Similar to the Favorite Forms thread imo. Concerti Grossi, Oboe Concertos, and Violin Concertos would probably be my main focus. I want to be the most appreciated Composer for those that like a mix of the old Baroque sound with the complexity of the later periods.


----------



## tdc (Jan 17, 2011)

I'd like to compose a lot of works for Solo Guitar, Guitar and Voice, Guitar Concerto, Solo Piano, Piano Concerto, Opera, many varieties of Chamber Music, and some Orchestral.


----------



## Sid James (Feb 7, 2009)

Musicals. Probably repackage the tunes of a composer in a musical about his life (that's not unusual!). Lenny would be ideal. Or Percy Grainger.

A mass, but modern/fun.

A concerto for a favourite soloist of mine. Eg. Hilary Hahn. (But I got zero musical ability).


----------



## MaestroViolinist (May 22, 2012)

Solo violin music of course   (And also for viola, cello and double bass) 
Concertos
Chamber groups, quartets etc. 
Film music could be interesting...


----------



## jani (Jun 15, 2012)

Forgot to add music to fantasy/horror video games& movies to my original post.


----------



## LordBlackudder (Nov 13, 2010)

symphonies and solo piano. also pipe organ because all pipe organ music sounds the same and it would be good to create something different.

least double bass.


----------



## Crudblud (Dec 29, 2011)

LordBlackudder said:


> all pipe organ music sounds the same


I'm not sure how to feel about how wrong that statement is.


----------



## googlebordello (Sep 22, 2012)

By day I'd write endless piano sonatas, or maybe a klezmer-flavored concerto for bass clarinet. By night I'd write and play keys for a gypsy punk band. In my spare time I think it would be fun to compose for a handbell choir.


----------



## clavichorder (May 2, 2011)

Piano miniatures and symphonies.


----------



## BurningDesire (Jul 15, 2012)

Ballets, tone poems, solo piano music, songs, music for bass guitar/electric guitar (both solo and in various groups), electronic music.

No religious music.


----------



## SiegendesLicht (Mar 4, 2012)

First I would write a few soundtracks for Hollywood and earn enough money to buy me a small house in Colorado, somewhere high up in the Rocky Mountains. Then I would settle there and start writing operas that would be as characteristically American as "Der Ring" is characteristically German. Maybe I would write one based on the story of Pocahontas and John Smith or one that deals with the events of the American revolution or one about the passengers of the Mayflower and their adventures... shortly I would do everything possible to become "the most American composer" to the same degree as Wagner was "the most German one".


----------



## jani (Jun 15, 2012)

SiegendesLicht said:


> First I would write a few soundtracks for Hollywood and earn enough money to buy me a small house in Colorado, somewhere high up in the Rocky Mountains. Then I would settle there and start writing operas that would be as characteristically American as "Der Ring" is characteristically German. Maybe I would write one based on the story of Pocahontas and John Smith or one that deals with the events of the American revolution or one about the passengers of the Mayflower and their adventures... shortly I would do everything possible to become "the most American composer" to the same degree as Wagner was "the most German one".

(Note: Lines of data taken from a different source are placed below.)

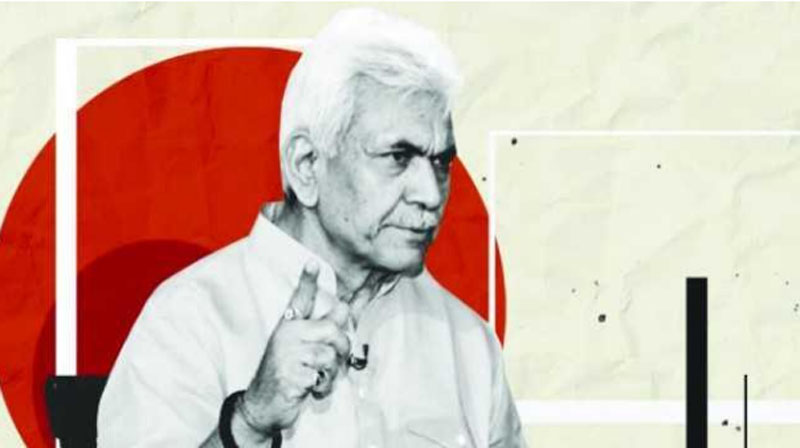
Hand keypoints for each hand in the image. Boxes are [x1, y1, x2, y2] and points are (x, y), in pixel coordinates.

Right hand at [238, 261, 350, 435]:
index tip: (313, 263)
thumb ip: (320, 330)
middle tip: (335, 362)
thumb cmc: (287, 375)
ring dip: (331, 373)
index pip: (300, 299)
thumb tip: (345, 308)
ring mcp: (287, 354)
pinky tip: (310, 389)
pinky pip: (324, 376)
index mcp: (288, 326)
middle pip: (332, 330)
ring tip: (317, 378)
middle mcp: (286, 335)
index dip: (307, 280)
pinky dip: (323, 387)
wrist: (262, 405)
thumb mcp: (299, 349)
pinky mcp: (291, 375)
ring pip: (331, 355)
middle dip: (342, 348)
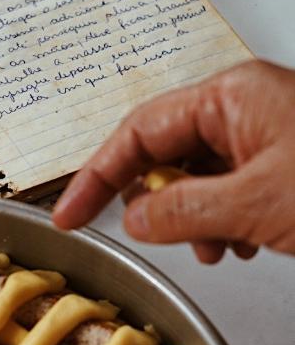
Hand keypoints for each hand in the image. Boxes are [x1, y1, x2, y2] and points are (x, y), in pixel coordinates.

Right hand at [52, 60, 294, 262]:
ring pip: (196, 180)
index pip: (138, 133)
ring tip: (219, 246)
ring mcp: (263, 135)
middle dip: (159, 206)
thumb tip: (134, 219)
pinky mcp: (279, 164)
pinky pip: (226, 191)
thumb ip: (186, 212)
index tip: (70, 214)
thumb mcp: (257, 202)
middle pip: (165, 156)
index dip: (97, 177)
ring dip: (195, 222)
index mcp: (230, 98)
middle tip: (164, 236)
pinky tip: (242, 242)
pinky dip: (223, 222)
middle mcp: (242, 109)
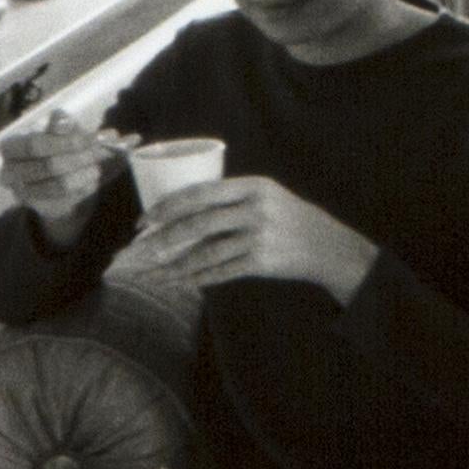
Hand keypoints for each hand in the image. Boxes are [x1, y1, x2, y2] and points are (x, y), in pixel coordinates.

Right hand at [1, 109, 119, 232]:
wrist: (49, 175)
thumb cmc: (53, 144)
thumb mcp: (57, 130)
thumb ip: (64, 125)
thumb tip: (78, 124)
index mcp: (10, 146)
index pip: (36, 144)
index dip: (66, 141)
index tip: (92, 138)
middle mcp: (10, 171)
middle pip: (50, 165)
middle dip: (80, 157)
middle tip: (101, 152)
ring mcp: (23, 192)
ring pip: (61, 184)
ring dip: (85, 173)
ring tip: (97, 167)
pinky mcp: (39, 207)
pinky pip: (68, 199)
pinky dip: (85, 187)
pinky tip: (91, 179)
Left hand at [120, 174, 378, 305]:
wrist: (327, 246)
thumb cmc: (289, 218)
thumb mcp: (267, 195)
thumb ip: (232, 197)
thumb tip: (183, 207)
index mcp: (252, 186)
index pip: (201, 193)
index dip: (168, 205)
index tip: (146, 217)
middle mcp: (255, 209)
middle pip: (199, 222)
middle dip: (164, 236)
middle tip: (141, 247)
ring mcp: (258, 237)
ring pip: (205, 252)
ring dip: (175, 264)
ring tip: (154, 271)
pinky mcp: (261, 262)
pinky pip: (221, 271)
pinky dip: (197, 278)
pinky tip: (180, 282)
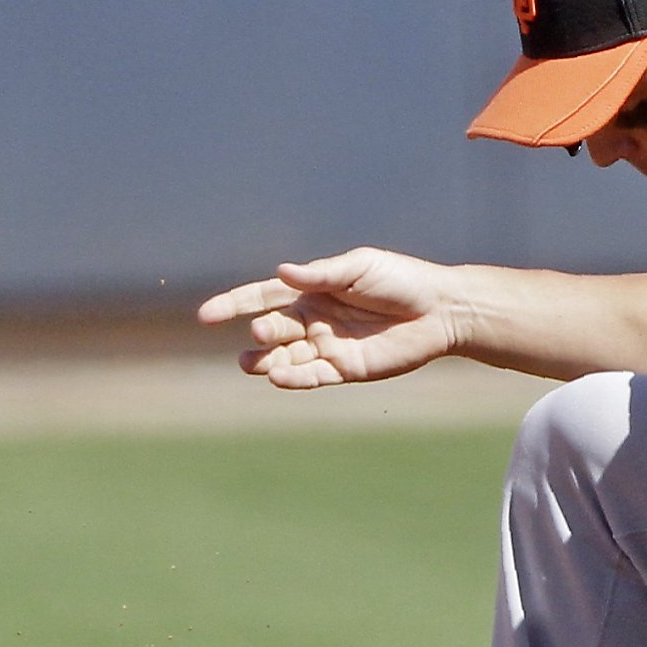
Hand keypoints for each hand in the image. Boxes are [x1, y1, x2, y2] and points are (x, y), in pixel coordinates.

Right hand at [195, 247, 457, 387]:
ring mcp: (327, 346)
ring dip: (267, 361)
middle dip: (262, 333)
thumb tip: (282, 271)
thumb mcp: (359, 267)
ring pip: (286, 358)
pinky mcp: (345, 370)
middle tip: (262, 334)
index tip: (205, 315)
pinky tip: (278, 377)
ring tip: (252, 364)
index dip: (234, 305)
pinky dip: (293, 378)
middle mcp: (314, 319)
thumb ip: (321, 274)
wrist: (440, 310)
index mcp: (312, 290)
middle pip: (273, 329)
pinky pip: (312, 377)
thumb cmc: (400, 280)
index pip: (263, 297)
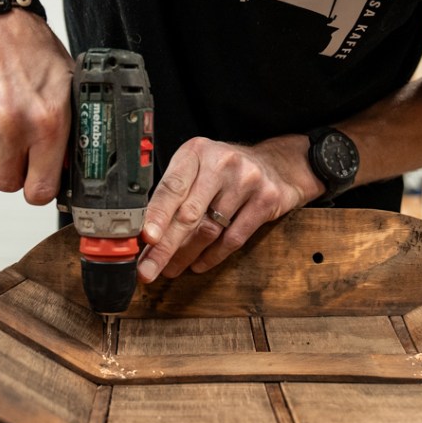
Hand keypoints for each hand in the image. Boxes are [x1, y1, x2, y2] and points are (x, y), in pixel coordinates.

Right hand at [0, 10, 73, 204]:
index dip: (38, 188)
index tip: (37, 179)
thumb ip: (69, 130)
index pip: (39, 190)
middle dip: (13, 171)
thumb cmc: (30, 49)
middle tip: (17, 147)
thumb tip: (71, 168)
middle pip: (7, 183)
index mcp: (48, 120)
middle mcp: (11, 122)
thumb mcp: (66, 85)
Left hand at [136, 135, 322, 281]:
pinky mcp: (266, 200)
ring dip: (186, 255)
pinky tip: (198, 264)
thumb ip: (175, 194)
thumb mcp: (198, 168)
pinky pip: (234, 238)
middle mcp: (222, 163)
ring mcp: (247, 181)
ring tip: (171, 269)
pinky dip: (212, 256)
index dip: (156, 215)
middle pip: (188, 214)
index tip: (145, 239)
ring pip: (210, 230)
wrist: (277, 164)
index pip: (172, 187)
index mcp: (196, 152)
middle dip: (165, 247)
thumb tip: (144, 234)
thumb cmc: (226, 172)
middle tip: (148, 270)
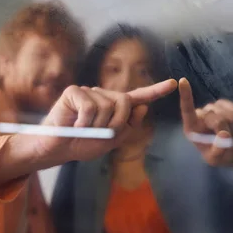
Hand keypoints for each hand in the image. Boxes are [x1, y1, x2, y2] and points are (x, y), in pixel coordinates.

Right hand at [37, 79, 177, 161]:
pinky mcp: (74, 92)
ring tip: (83, 130)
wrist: (58, 149)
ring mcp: (89, 91)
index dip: (156, 90)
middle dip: (115, 124)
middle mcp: (104, 95)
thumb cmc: (82, 144)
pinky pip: (90, 107)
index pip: (139, 97)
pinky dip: (84, 123)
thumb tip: (143, 106)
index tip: (174, 83)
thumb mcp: (111, 141)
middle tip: (98, 134)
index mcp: (115, 107)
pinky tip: (76, 126)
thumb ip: (128, 126)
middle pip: (124, 103)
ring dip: (96, 126)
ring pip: (106, 107)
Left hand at [179, 78, 232, 165]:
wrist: (231, 150)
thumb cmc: (218, 155)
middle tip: (227, 140)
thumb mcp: (216, 159)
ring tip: (230, 135)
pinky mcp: (224, 105)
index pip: (187, 109)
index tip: (182, 81)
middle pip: (215, 117)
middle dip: (224, 129)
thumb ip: (218, 149)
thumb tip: (224, 134)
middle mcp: (200, 115)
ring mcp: (212, 109)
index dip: (186, 95)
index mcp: (191, 127)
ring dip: (232, 127)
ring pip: (228, 114)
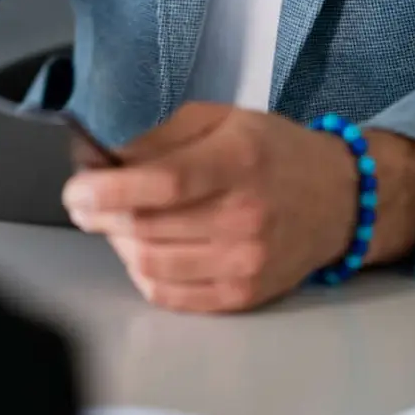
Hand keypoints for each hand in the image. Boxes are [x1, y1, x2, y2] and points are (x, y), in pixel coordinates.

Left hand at [61, 104, 414, 312]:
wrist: (337, 200)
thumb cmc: (272, 152)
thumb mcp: (223, 119)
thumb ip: (160, 135)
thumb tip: (100, 154)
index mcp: (239, 161)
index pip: (162, 184)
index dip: (107, 190)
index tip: (77, 189)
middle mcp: (245, 217)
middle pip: (147, 228)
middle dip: (100, 216)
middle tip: (85, 202)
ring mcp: (246, 263)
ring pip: (149, 265)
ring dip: (118, 243)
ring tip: (117, 223)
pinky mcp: (243, 295)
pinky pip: (169, 295)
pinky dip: (142, 273)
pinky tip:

And Sibelius the most Finnish one.


----------



## SiegendesLicht (Mar 4, 2012)

jani said:


> And Sibelius the most Finnish one.


Yes, that is one of the reasons he is among my favorites. I love "romantic nationalism" very much, but only that of certain nations.


----------



## Gustaw (Aug 28, 2012)

...Or Chopin the most "Polish" one. What do you think of this "romantic nationalism"? 

And about becoming the most American composer: aren't you afraid Gershwin would be tough to beat?


----------



## SiegendesLicht (Mar 4, 2012)

Gustaw said:


> ...Or Chopin the most "Polish" one. What do you think of this "romantic nationalism"?


Chopin is on my to-do list as well, just like most other classical composers, actually.


----------



## googlebordello (Sep 22, 2012)

Gustaw said:


> ...aren't you afraid Gershwin would be tough to beat?


I think you mean Copland?


----------



## QuietGuy (Mar 1, 2014)

Provided I had good collaborators, ballets, operas & song cycles first, followed by symphonies and chamber music in offbeat combinations -- especially ones that substitute a harp for a piano.


----------